Wer ist der echte Mensch? Analog
Oder digital? - Es kommt darauf an
Welche Maske, Dir besser gefällt.

- Che Chidi Chukwumerije
Im Jahrzehnt der Deutschen Dichtung

HERZ-KOPF-INTERNET

Ich stieg heute
kurz
aus meinem Geist
in meinen Verstand und merkte sogleich
daß der Kopf Jahrelang Pläne gemacht hat
die keinerlei Bezug hatten
zu dem tatsächlichen Verlangen in der Seele.

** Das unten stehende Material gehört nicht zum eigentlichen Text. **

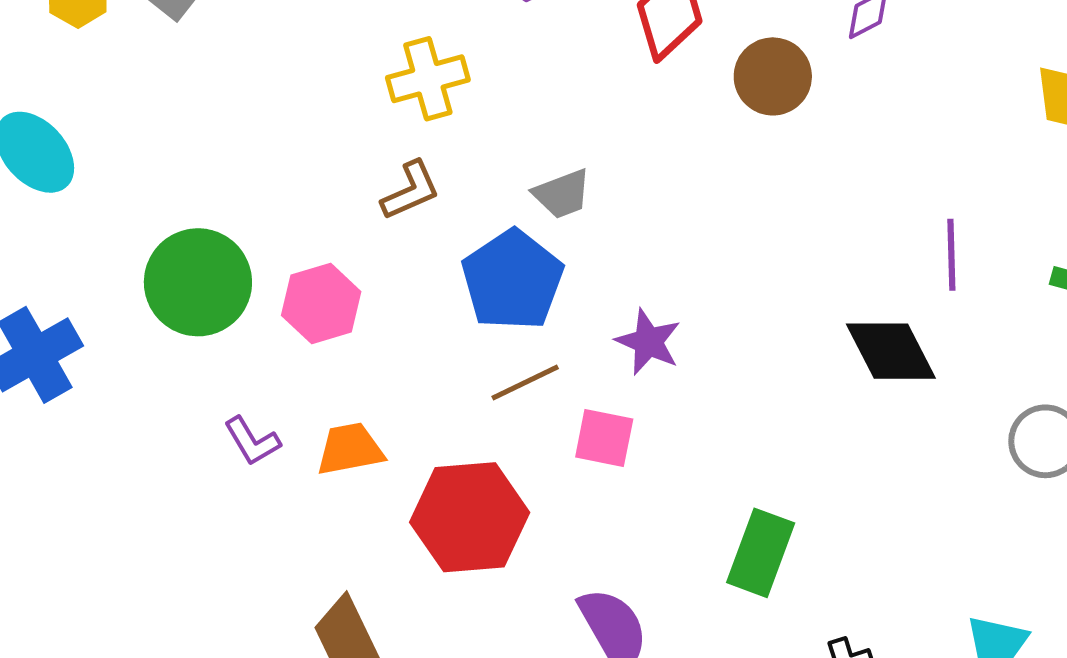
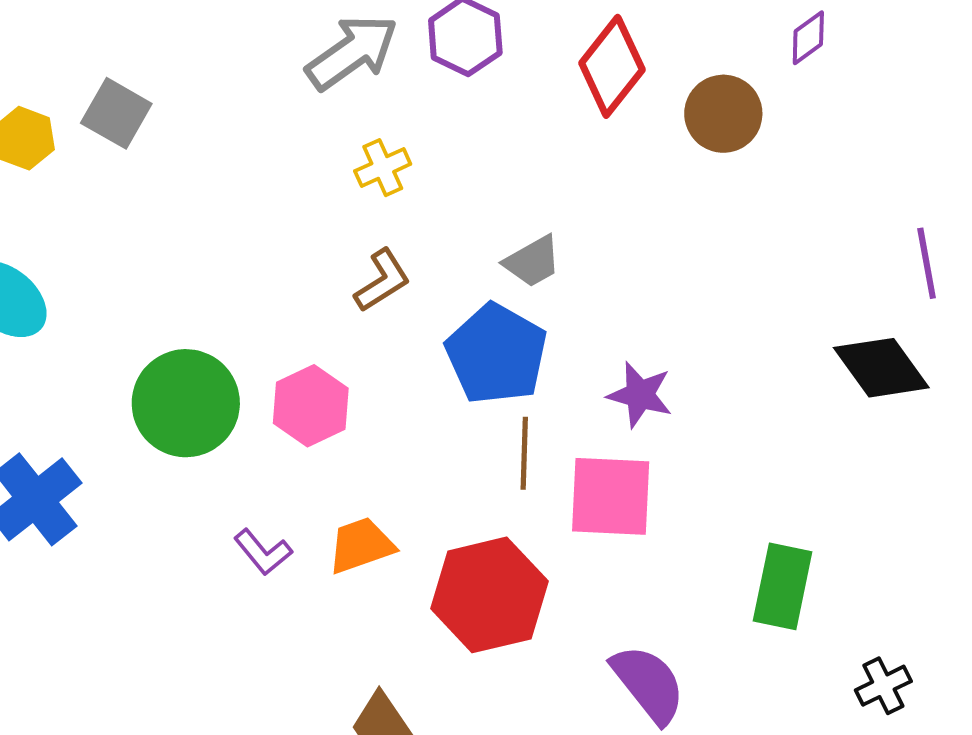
yellow cross: (428, 79) -> (383, 168), size x0.7
brown line: (525, 382) -> (524, 453), turned -54
pink square: (604, 438) -> (611, 496), size x1.5

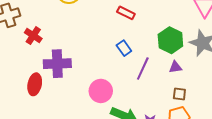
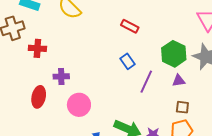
red cross: (33, 36) -> (37, 48), turned -30
purple cross: (57, 64) -> (61, 76), size x0.6
pink circle: (101, 91) -> (79, 105), moved

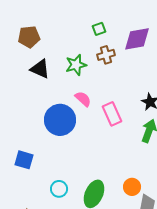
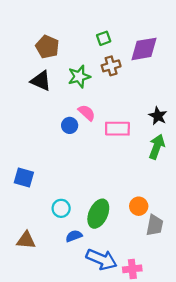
brown pentagon: (29, 37) -> (47, 47), moved, turned 30
pink rectangle: (112, 114) -> (117, 129), turned -65
blue circle: (60, 120) -> (70, 125), moved, size x0.5

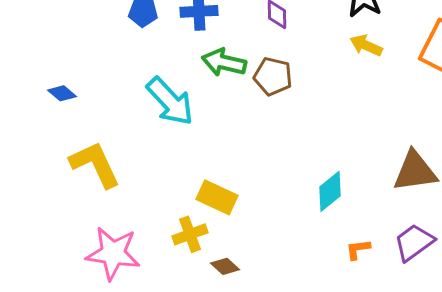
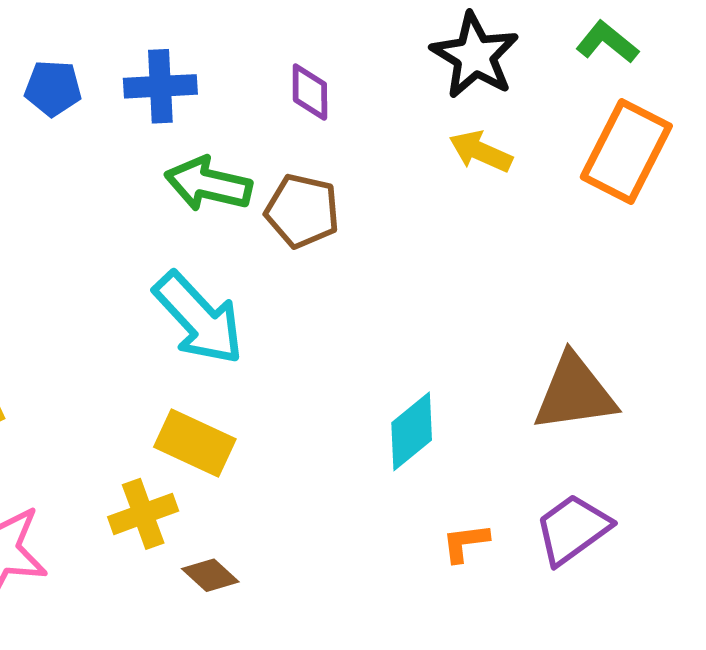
cyan arrow: (170, 101) -> (199, 318), moved

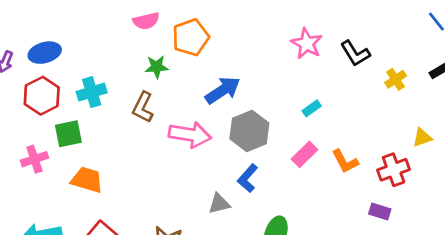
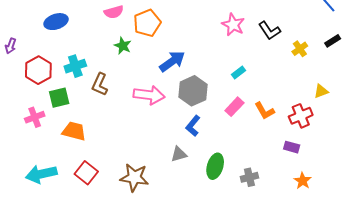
blue ellipse: (45, 53) -> (56, 22), moved
green star: (157, 67) -> (123, 46), turned 30
brown L-shape: (143, 107) -> (100, 84), moved
gray triangle: (219, 204) -> (179, 154), moved

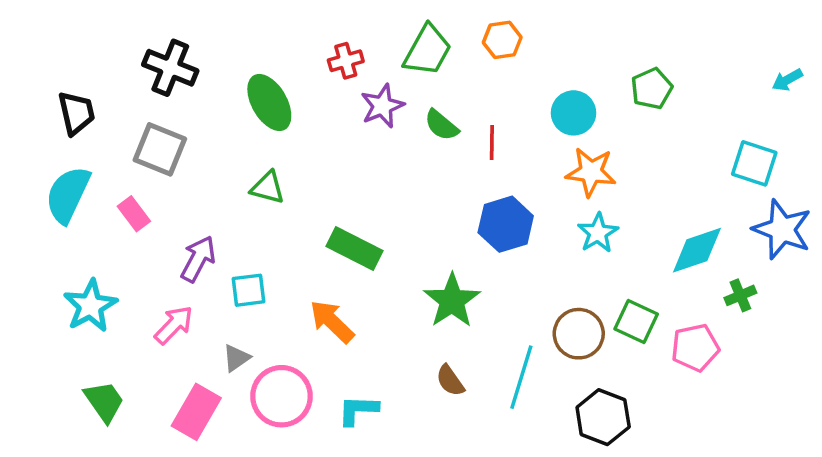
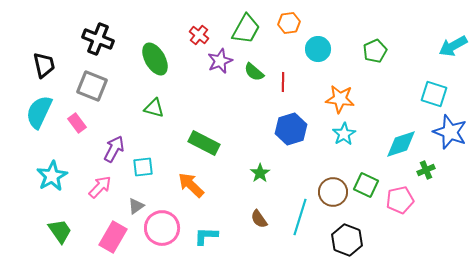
red cross: (346, 61) -> (199, 35), turned -36
cyan arrow: (787, 80) -> (453, 46), size x1.6
cyan circle: (574, 113) -> (318, 49), moved
green star: (452, 301) -> (260, 173), size x0.6

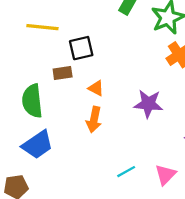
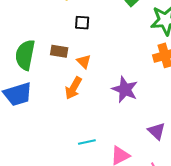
black square: (81, 48) -> (82, 23), size x0.7
brown rectangle: (63, 73) -> (59, 51), moved

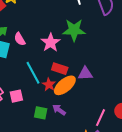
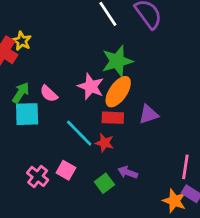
orange ellipse: (65, 85) -> (118, 92), moved
pink square: (16, 96) -> (66, 170), turned -32
green square: (41, 113) -> (104, 183), turned -32

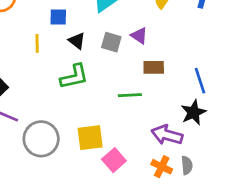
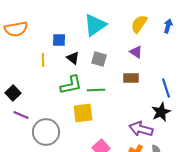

Das Gehirn ist so realitätsfern.
Hat keine Ahnung, was im Herzen los ist.
Was ich wirklich will
Wer ich wirklich bin
Tief in mir

Wie zwei Menschen
in zwei unterschiedlichen Ländern
ohne Internetverbindung.

Che Chidi Chukwumerije
Im Jahrzehnt der Deutschen Dichtung

DIE ZWEI WELTEN

Ich sah keine Slay Queens
Traf auf keine Influencer
Gewann keine Follower
Fand auch keinen mit tausend Followern
Wurde von keinem Clickbait abgelenkt
Blieb rätselnd vor keinem Avatar stehen
Begegnete keinen viralen Memes oder
Überirdisch schön retuschierten Menschen
Wurde von keinen Trollen beschattet

Alle sahen sie irgendwie so normal aus
Ich brauchte keine Likes
als ich die Straße runterlief zum Lokalbahnhof
hier in dieser anderen, alten, ersten Welt.

Che Chidi Chukwumerije
Im Jahrzehnt der Deutschen Dichtung

GREIFBARE GEDANKEN

Spürst Du auch die Gedanken
Der Menschen, die sehnsuchtsvoll
An Dich denken?

Spürst Du auch die Gedanken
Der Menschen, die feindselig
An Dich denken?

Spürst Du auch die Gedanken
Der Menschen, die neugierig
An Dich denken?

Was Du spürst, ist die Art und Weise
Wie leise leise und weise weise
Die Schöpfung alles hört und alles weiß
Und alles weitersagt, ohne Beweis.

Lang bevor es das Internet
Der Dinge als Erfindung
Gab, gab es das Internet
Der Gedanken und Empfindungen.

Che Chidi Chukwumerije
2019: Das Jahr der deutschen Dichtung

SPIEGEL

Im Delphitempel in Apollo
Standen die Worte feierlich
Vor tausenden von Jahren:
Mensch, kenne Dich!

Dann kam Jesus Christus
Gottessohn, Gottesliebe und Held
Und lehrte den Menschen einfach:
Liebe Deinen Nächsten wie Dich selbst!

Der Mensch würfelte beides zusammen
Erfand Internet, IT und Digitalnetz
Cyberaugen, Sozialmedien und Wanzen
Und sagte zu sich selbst:

Nächstenliebe ist schwer
Sich selbst kennenlernen schmerzlich;
Lieber, zeige Dich falsch
Doch kenne Deinen Nachbarn gänzlich!

Che Chidi Chukwumerije
2019: Das Jahr der deutschen Dichtung

HERRSCHAFT DER LÜGE

Wir glauben unseren eigenen Lügen
Mangels der Wahrheit. Die Nachrichten
Riechen nach Lügen, doch wir fügen
Uns unruhig ein, gegen unsere Ansichten
Aus Liebe zur Ordnung und Ruhe
Ohne Nachfrage, ohne Mühe.

Auch wenn eine Lüge Reim noch Sinn
Ergibt, gibt sie uns einen alternativen Halt,
Beruhigt unsere Angst vor dem Unbekannten
Bietet zur Orientierung eine Handlungsbasis
Denn nicht die Wahrheit ist uns heilig
Leider. Sondern unsere Ruhe.

Bald wird das Internet eh gesperrt
Artikel 13 filtert alles weg, was wahr sein
Könnte, in der Behauptung, es muß geklärt
Werden, ob es nicht doch Lug, Trug und Schein
Alles ist. Die Wahrheit muß sich ab jetzt
Rechtfertigen, denn Lügen wurden verletzt.